Para ello es necesario lograr el compromiso de la población a través del bienestar. Sin la aplicación de un proyecto que haga énfasis en fortalecer las alianzas con los líderes tribales como lo hizo Sadam y planes de desarrollo focalizados en la alimentación, salud y educación, todo esfuerzo por reconstruir Irak será abortado. Lo que se quiere decir es que sino se da suficientes motivos al pueblo iraquí como para que repudie la violencia sectaria la inestabilidad continuará. En vez de repartir golosinas y caramelos, mejor hubiera sido implementar un programa de alimentación integral que satisfaga las necesidades de los más necesitados. Tal vez si los marginados y hambrientos iraquíes hubiesen sido socorridos a tiempo como los europeos tras la ejecución del Plan Marshall (después de la Segunda Guerra Mundial), no hubieran sido indiferentes a las acciones de su gobierno o cómplices de las milicias que desangran el país. Craso error de los halcones o neoconservadores de la Casa Blanca y el Pentágono pues lo primordial debió ser contar con el apoyo de las facciones a quienes mediaticamente se iba a “liberar”. De nada sirve ahora hacer cálculos o planes que contemplen retiradas parciales o totales del terreno de batalla dado que el abandono implica entregar el maltrecho Estado al caos.
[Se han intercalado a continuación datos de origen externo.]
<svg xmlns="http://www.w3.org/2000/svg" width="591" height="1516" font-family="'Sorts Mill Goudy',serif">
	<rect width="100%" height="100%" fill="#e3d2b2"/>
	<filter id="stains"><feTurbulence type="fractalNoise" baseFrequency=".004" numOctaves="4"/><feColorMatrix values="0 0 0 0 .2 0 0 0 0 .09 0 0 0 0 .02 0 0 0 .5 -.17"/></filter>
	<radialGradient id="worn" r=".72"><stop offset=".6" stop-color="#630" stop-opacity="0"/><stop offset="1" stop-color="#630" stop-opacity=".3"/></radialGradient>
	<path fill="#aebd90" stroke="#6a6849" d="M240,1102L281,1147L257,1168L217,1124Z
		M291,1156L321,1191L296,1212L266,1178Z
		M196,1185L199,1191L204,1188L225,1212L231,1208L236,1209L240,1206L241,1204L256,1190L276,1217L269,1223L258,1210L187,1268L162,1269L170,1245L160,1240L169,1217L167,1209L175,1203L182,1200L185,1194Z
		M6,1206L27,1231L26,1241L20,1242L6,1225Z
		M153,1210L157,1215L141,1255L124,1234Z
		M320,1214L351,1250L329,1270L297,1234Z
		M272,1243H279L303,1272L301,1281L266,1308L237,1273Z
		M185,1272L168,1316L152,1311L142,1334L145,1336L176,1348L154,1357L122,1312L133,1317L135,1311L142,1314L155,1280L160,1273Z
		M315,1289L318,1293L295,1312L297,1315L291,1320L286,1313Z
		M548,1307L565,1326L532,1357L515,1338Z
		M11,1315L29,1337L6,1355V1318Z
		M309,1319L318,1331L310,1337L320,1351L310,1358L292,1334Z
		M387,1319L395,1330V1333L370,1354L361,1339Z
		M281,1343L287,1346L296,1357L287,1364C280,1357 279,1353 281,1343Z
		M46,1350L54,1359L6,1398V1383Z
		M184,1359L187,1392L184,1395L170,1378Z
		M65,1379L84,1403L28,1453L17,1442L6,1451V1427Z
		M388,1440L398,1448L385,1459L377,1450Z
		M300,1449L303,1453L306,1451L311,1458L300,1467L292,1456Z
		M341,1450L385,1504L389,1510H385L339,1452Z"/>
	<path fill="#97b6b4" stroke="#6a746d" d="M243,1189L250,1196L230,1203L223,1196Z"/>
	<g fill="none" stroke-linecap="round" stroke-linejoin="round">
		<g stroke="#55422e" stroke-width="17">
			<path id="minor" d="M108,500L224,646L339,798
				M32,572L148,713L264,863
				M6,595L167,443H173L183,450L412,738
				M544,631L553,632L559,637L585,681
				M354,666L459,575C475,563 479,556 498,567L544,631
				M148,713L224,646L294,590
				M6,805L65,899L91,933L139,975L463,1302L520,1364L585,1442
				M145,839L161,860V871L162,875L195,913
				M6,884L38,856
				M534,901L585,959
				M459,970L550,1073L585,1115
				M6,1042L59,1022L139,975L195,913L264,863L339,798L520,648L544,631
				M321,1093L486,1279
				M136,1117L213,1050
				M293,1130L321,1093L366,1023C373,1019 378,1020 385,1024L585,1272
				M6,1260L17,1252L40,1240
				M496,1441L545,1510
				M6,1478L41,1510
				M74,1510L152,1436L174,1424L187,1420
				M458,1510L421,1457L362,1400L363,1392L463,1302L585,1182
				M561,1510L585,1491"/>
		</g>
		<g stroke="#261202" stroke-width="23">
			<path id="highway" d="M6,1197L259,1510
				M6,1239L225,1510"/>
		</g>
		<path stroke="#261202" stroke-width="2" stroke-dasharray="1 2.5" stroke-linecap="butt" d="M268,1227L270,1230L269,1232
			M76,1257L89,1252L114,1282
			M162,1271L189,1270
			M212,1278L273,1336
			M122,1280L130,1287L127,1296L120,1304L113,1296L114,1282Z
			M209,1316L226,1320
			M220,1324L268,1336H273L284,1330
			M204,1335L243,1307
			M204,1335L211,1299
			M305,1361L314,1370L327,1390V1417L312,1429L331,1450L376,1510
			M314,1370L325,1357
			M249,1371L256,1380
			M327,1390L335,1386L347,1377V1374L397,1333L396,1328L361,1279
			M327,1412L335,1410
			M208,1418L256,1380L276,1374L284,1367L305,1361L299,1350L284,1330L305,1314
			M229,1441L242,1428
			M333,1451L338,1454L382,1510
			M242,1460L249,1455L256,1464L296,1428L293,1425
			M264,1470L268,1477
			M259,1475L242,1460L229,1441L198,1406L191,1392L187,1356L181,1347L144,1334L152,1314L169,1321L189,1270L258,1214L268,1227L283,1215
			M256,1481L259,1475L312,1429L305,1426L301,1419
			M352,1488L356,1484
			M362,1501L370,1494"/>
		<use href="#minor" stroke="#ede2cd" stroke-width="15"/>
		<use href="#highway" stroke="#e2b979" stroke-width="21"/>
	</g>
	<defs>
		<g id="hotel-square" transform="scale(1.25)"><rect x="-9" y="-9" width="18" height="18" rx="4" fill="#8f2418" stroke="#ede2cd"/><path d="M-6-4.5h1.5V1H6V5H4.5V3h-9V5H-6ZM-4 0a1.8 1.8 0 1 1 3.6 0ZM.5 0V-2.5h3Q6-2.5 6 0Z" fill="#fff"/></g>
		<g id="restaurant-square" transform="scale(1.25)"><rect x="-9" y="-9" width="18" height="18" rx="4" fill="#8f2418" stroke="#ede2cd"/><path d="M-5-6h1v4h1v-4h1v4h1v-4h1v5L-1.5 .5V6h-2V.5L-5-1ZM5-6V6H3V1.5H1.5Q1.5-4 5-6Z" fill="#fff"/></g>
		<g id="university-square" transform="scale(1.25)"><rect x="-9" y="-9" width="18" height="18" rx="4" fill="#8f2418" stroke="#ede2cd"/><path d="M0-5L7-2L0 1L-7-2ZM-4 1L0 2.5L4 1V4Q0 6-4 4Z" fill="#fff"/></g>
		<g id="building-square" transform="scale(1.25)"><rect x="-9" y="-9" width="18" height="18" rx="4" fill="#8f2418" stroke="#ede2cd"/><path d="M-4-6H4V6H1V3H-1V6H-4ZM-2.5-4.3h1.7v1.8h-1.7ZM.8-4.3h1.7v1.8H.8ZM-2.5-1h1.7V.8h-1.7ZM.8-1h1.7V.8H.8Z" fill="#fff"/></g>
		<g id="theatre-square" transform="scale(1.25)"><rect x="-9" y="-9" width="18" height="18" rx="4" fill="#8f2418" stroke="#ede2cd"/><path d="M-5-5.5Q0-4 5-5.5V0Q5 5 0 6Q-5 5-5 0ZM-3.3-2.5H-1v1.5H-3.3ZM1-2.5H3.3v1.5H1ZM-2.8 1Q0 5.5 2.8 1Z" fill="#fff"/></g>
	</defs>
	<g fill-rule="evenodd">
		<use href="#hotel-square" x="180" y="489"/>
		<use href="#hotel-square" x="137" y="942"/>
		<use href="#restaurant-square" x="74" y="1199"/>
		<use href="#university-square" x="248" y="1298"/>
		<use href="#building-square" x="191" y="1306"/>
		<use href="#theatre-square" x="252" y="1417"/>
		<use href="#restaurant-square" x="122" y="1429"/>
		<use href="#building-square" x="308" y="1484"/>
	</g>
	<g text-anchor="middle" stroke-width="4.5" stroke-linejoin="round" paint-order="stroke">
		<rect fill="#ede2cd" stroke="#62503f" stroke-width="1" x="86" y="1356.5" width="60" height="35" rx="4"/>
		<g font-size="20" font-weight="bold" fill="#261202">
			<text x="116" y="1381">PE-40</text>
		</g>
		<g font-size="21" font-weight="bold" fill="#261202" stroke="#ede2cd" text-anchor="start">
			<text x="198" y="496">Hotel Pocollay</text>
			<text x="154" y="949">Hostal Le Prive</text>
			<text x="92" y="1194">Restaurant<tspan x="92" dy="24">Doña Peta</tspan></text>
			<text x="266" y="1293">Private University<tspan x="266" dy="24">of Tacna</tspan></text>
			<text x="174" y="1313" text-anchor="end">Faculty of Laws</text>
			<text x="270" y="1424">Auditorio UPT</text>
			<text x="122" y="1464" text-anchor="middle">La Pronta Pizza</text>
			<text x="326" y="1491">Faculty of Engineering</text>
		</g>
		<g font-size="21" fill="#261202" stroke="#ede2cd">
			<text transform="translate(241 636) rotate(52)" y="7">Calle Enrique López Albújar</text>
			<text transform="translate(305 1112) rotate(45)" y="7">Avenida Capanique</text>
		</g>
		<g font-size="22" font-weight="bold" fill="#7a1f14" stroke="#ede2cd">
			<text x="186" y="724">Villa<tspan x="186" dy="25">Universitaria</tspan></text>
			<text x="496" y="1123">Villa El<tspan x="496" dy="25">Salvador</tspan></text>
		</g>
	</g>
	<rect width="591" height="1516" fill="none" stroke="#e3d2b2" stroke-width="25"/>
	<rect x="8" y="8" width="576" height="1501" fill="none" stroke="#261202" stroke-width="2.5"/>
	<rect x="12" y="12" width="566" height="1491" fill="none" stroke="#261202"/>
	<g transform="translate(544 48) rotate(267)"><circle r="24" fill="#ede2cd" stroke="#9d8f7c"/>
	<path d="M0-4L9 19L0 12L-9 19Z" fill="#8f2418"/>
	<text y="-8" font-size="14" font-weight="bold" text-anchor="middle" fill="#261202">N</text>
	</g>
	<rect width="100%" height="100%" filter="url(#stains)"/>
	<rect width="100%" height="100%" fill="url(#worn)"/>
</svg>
Nadie sabe a ciencia cierta los alcances de un repliegue masivo de tropas en momentos que la violencia alcanza mayores ribetes de sofisticación y peligro. El reciente secuestro de casi todos los miembros de una oficina gubernativa en pleno Bagdad, “custodiada” por más de 60,000 efectivos entre norteamericanos e iraquíes, nos lleva a la conclusión de que el grado de infiltración de los rebeldes es mucho mayor al previsto por diversos analistas. Parte de esa infiltración en los estamentos militares y policiales se origina en el descontento natural con la ocupación estadounidense y sus políticas.

De todos los grupos étnicos y religiosos que viven en Irak, sólo los kurdos se han favorecido con la invasión del país ya que con ella se eliminó el riesgo de volver a ser oprimidos por Sadam Hussein. Aunque tal amenaza ya había sido conjurada en gran medida. Si refrescamos nuestra memoria, nos percataríamos que los kurdos contaban con la protección de la OTAN mediante la zona de exclusión área establecida en el norte. Gracias a dicha medida, la aviación norteamericana y británica realizaban vuelos de inspección que mantenían a raya cualquier desplazamiento hostil por encima del paralelo 36º. Además, todo intento de represión a los kurdos hubiera sido interpretado como una agresión a la paz que seguramente daría pie a una intervención militar por parte de las potencias occidentales, algo que el debilitado régimen de Sadam no hubiera podido resistir.

"Beneficiarios intermedios" fueron los chiítas, quienes a raíz de la caída de Hussein y el Partido Baas, no se verían sometidos a la minoría sunita. Sin embargo, el vacío de poder fue copado inmediatamente por los estadounidenses y exiliados iraquíes manejados desde Washington. La disconformidad de éstos fue acrecentándose a medida que su participación política era meramente decorativa y se incrementaba la violencia sectaria (luego de que el pasado 22 de febrero un atentado en Samarra, que destruyó la cúpula de un templo chií, desató una ola de crímenes que ha acabado con la vida de miles de personas).

En cuanto a los suníes, el segundo grupo en importancia demográfica del país, sin ninguna duda fue el más afectado con la incursión occidental pues a la pérdida inmediata del poder se sumó la detención de sus líderes más representativos, descabezándolo casi por completo. La ausencia de un liderazgo suní ocasionó que dicho estamento se inclinará fácilmente hacia el extremismo dado que sus posibilidades de volver a retomar el control dentro de un escenario “democrático” serían prácticamente inexistentes. La violencia surge así como la única forma de desbaratar los planes del Gobierno iraquí y como el medio más realista de tentar el poder.

Obviamente la “democracia” les conviene más a los chiítas por su peso numérico que a los sunitas. Un gobierno de tendencia más conservadora y cercano a Irán podría ser también peligroso para los intereses de los involucrados en el guerra. Las condiciones para una limpieza étnica están más aseguradas con la eventual partida de las tropas de Estados Unidos. Irak tranquilamente puede convertirse, si no lo es ya, en otra Ruanda o Yugoslavia en Medio Oriente. Las consecuencias de una guerra civil a esa escala pueden desencadenar tantos escenarios posibles como imaginables.

Se dice que “la primera victima en una guerra es la verdad”.
Discrepamos, porque al menos en esta guerra fue la esperanza.